Alain Ferrandi et Pierre Alessandri avaient été condamnés avec Yvan Colonna pour l'assassinat du préfet Claude Érignac. La décision du Premier ministre doit "apaiser" les tensions qui enflamment l'île de Beauté, neuf jours après l'agression de Colonna.
Jean Castex a levé ce vendredi le statut de "détenu particulièrement signalé" (DPS) d'Alain Ferrandi et Pierre Alessandri, membres du commando Érignac, "dans un esprit d'apaisement" après l'agression d'Yvan Colonna qui a suscité une série de manifestations en Corse, a annoncé Matignon. Ce statut empêchait leur rapprochement vers une prison corse.
Cette décision, qui s'applique "sans délai", ouvre donc la voie à un rapprochement en Corse des deux détenus, une vieille revendication devenue un point de crispation politique majeur dans l'île. Le Premier ministre avait déjà tenté de faire retomber la tension mardi soir en levant, "pour des raisons humaines" assure-t-il, le statut DPS d'Yvan Colonna , condamné à la perpétuité lui aussi pour l'assassinat du préfet de Corse Claude Érignac en 1998.
Une jeunesse corse toujours active après plusieurs jours de tensions
Neuf jours après l'agression en prison d'Yvan Colonna, toujours dans le coma, les rassemblements se sont multipliés en Corse. Le geste de Jean Castex a été jugé par certains comme une provocation et a fait monté la fièvre entre la jeunesse corse et les forces de l'ordre, notamment lors d'une nuit d'émeutes mercredi soir. Mais pour Gilles Simeoni, le président de l'exécutif corse, c'est une première victoire.

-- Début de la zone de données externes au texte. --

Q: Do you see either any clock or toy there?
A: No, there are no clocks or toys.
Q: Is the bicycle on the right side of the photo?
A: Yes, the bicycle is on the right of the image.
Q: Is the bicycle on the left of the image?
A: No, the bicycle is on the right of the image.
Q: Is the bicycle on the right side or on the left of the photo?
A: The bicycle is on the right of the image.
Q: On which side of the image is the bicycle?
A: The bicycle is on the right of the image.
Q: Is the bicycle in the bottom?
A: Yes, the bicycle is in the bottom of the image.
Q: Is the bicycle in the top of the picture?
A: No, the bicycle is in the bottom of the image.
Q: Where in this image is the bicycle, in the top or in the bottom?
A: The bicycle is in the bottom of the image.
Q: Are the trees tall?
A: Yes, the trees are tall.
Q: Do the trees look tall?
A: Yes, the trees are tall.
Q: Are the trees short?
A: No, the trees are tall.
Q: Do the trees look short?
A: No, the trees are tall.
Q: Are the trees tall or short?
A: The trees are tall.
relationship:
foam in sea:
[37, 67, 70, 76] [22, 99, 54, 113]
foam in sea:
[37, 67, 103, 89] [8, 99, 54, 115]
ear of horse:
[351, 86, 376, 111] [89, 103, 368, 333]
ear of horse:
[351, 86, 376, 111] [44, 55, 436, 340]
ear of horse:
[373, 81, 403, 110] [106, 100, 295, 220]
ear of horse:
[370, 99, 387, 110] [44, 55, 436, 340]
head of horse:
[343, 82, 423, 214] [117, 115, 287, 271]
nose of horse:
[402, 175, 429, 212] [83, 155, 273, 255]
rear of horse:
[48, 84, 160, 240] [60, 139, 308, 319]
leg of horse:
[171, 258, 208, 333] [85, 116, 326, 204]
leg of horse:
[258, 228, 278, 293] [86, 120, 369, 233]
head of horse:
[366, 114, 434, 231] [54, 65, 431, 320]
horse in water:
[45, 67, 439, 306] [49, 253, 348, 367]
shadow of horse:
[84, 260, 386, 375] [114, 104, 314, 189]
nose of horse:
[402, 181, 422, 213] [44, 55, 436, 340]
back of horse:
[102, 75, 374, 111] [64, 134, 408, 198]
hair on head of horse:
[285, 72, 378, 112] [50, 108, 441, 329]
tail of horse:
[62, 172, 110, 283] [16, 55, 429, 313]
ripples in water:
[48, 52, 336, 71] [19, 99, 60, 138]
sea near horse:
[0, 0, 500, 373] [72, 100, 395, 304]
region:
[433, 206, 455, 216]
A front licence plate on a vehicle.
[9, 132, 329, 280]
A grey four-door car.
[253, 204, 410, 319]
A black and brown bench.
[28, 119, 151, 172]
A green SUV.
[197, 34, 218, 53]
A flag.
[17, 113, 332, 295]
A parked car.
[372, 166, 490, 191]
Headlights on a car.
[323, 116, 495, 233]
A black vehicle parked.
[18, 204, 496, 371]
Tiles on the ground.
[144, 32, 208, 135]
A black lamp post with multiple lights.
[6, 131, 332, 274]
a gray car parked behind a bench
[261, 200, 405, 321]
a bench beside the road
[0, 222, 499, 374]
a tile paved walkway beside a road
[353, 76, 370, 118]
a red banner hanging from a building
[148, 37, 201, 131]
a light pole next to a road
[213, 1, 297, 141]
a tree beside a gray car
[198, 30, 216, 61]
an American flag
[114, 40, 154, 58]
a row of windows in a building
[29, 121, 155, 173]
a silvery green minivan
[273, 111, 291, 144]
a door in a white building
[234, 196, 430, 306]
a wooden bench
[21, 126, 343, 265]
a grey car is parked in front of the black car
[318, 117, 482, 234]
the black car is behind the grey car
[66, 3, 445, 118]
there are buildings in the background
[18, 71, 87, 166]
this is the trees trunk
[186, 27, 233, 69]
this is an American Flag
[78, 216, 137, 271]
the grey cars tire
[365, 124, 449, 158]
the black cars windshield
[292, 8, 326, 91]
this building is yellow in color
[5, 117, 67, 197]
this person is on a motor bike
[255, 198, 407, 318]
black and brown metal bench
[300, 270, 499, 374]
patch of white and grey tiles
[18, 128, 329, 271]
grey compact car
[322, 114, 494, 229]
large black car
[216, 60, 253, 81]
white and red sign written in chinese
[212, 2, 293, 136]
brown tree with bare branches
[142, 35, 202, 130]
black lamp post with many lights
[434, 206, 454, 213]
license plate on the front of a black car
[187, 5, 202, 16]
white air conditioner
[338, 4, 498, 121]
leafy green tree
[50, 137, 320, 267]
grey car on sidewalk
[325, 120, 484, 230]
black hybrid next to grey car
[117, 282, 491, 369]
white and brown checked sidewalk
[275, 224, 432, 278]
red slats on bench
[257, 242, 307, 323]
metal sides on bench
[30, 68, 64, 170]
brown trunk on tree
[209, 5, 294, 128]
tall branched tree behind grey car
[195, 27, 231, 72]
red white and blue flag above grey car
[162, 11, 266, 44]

"C'est un premier geste important qui était très attendu, donc c'est un premier pas significatif, mais dont il faut quand même rappeler qu'il n'est que l'application du droit. A l'évidence, les manifestations ont joué un rôle. Il y a eu la mobilisation démocratique. Il y a eu le soutien de parlementaires, la colère exprimée par la rue. Cela a conduit au résultat d'aujourd'hui. On peut regretter qu'il ait fallu autant de temps pour appliquer le droit", assure-t-il au micro d'Europe 1.
Malgré ce premier pas de l'exécutif, la jeunesse corse reste très active. Le lycée Fesch était pour exemple toujours bloqué ce vendredi matin. "Cela peut certes contribuer à l'apaisement de la situation en Corse, qui est explosive depuis plusieurs jours. Maintenant, il ne faut pas lever la garde et il faut encore montrer au gouvernement que l'on veut encore des avancées politiques majeurs pour notre île. Cela peut aussi nous aider à aller chercher d'autres revendications", explique un de ces jeunes corses.
Condamnation ferme des violences dans le palais de justice d'Ajaccio
Dans ce contexte, Jean Castex a dit "condamner fermement" les violences, qui ont vu notamment le palais de justice d'Ajaccio pris pour cible mercredi soir, "de même que les propos totalement déplacés accusant l'État d'avoir prêté intentionnellement la main à l'agression très grave dont Yvan Colonna a été victime".
"Les conditions dans lesquelles cet acte inacceptable a pu intervenir dans un établissement pénitentiaire doivent être élucidées de manière rapide et transparente", a encore plaidé le Premier ministre, en rappelant avoir diligenté une enquête de l'Inspection générale de la justice.
"Ouvrir un nouveau cycle politique en Corse"
Le Premier ministre "a proposé qu'une fois le calme revenu sur l'île, le dialogue engagé ces derniers mois sur l'évolution du statut de la collectivité de Corse, ainsi que sur les grands dossiers économiques et sociaux du territoire puissent reprendre". C'est pourquoi l'appel à manifester à Bastia ce dimanche à 15 heures est maintenu et les militants espèrent maintenant être rejoints par l'ensemble de la population corse, bien au-delà des cercles nationalistes.
Le gouvernement joue donc la carte de l’apaisement, mais il se montre aussi très prudent. Sa communication est minimaliste malgré le fait que le dossier soit traité en haut lieu. Après le départ au Conseil constitutionnel de la ministre de la Cohésion des territoires Jacqueline Gourault, le volet "Corse", a été directement repris par le ministre de l'Intérieur, Gérald Darmanin.
Si Jean Castex donnait satisfaction sur ces points, "le soufflet de la colère populaire ne pourrait que retomber un petit peu voire beaucoup", avait assuré jeudi à l'AFP le politologue Thierry Dominici, spécialiste des mouvements nationalistes.